An additional feeder to that is the Medical working group of the Web3D consortium is starting working on specifying haptics capabilities as part of the X3D spec.
It would be nice is JInput had more than just “force feedback” capabilities and was capable of more general haptics rendering.
There is always one that has to go and make things complicated ;p
Ok, I don’t propose for now that we implement anything complicated, but lets see if we can come up with an API enhancement that will allow us to implement force feedback for now, but allow enough scope in the API that should anyone desire too, they can create specific device plugins to handle full haptics capable devices
JInput is primarily a games technology, so I’d like to get that aspect working, but I’m certainly open to the idea of it being used for more.
Endolf
Ok, I’ve had a hunt around. There does not seem to be a generic haptic interface at the moment.

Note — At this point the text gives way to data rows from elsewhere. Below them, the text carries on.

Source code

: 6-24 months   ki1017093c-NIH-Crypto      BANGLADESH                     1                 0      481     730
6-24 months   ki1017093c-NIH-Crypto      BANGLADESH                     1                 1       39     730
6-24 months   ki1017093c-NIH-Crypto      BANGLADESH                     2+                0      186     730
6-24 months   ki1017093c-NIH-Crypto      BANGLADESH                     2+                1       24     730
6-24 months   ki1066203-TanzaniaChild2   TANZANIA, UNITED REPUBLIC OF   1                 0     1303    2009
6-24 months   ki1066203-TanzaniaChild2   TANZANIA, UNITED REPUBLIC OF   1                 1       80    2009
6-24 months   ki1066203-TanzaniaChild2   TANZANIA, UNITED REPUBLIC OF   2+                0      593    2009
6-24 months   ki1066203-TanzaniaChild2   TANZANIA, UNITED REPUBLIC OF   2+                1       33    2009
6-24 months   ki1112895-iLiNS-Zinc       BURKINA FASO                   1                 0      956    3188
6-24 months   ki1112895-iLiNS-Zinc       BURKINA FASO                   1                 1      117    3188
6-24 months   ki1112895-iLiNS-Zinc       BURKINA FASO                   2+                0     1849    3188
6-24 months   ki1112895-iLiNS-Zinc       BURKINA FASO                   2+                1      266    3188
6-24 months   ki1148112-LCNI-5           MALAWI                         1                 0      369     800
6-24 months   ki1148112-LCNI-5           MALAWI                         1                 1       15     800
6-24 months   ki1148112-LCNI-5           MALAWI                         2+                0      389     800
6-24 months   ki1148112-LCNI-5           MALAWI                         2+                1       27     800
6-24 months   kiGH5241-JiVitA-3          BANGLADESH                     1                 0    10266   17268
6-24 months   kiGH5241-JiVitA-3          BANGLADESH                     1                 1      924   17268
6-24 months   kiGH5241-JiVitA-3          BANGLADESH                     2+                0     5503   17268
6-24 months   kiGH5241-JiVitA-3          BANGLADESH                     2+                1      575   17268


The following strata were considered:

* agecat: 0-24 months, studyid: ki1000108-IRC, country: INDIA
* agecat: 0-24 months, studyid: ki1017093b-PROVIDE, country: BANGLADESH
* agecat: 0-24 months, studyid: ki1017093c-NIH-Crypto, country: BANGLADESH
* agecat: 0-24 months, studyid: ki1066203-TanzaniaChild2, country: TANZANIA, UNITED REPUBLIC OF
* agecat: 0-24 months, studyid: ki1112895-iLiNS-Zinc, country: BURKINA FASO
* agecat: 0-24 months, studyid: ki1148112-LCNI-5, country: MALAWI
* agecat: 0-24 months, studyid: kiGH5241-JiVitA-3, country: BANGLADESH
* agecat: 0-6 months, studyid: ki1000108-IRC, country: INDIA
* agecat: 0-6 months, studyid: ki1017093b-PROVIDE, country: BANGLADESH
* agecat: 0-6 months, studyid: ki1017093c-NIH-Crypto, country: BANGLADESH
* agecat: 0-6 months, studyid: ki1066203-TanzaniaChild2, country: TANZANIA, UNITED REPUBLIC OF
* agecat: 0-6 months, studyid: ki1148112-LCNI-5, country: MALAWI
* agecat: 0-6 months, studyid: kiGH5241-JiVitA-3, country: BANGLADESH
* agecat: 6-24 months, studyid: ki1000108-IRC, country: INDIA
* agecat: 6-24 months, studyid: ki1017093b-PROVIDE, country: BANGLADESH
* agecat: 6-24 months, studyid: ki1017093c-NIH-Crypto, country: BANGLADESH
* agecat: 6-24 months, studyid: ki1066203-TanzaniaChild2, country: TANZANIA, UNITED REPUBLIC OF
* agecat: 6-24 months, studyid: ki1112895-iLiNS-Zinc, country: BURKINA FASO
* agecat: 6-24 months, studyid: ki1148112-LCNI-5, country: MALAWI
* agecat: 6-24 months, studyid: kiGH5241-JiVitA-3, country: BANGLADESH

I’ve had a look at the programmers guide for [rul=http://www.sensable.com/products-haptic-devices.htm]Open Haptics[/url] which dispite the name, is commercial software (event the educational version relies upon you sending them money). It looks like at it’s lowest level, it’s just a bunch of forces, maybe even reusing some of the force feedback forces (constant for example).
With out a few thousand USD I’m not going to find out though :(.
I suggest for now we just proceed with the idea of following the directx/linux input methods. It looks like Immersion developed the OSX APIs, as support is provided by them. They already have a Java SDK, which might prove handy. I’ve contacted them for further information.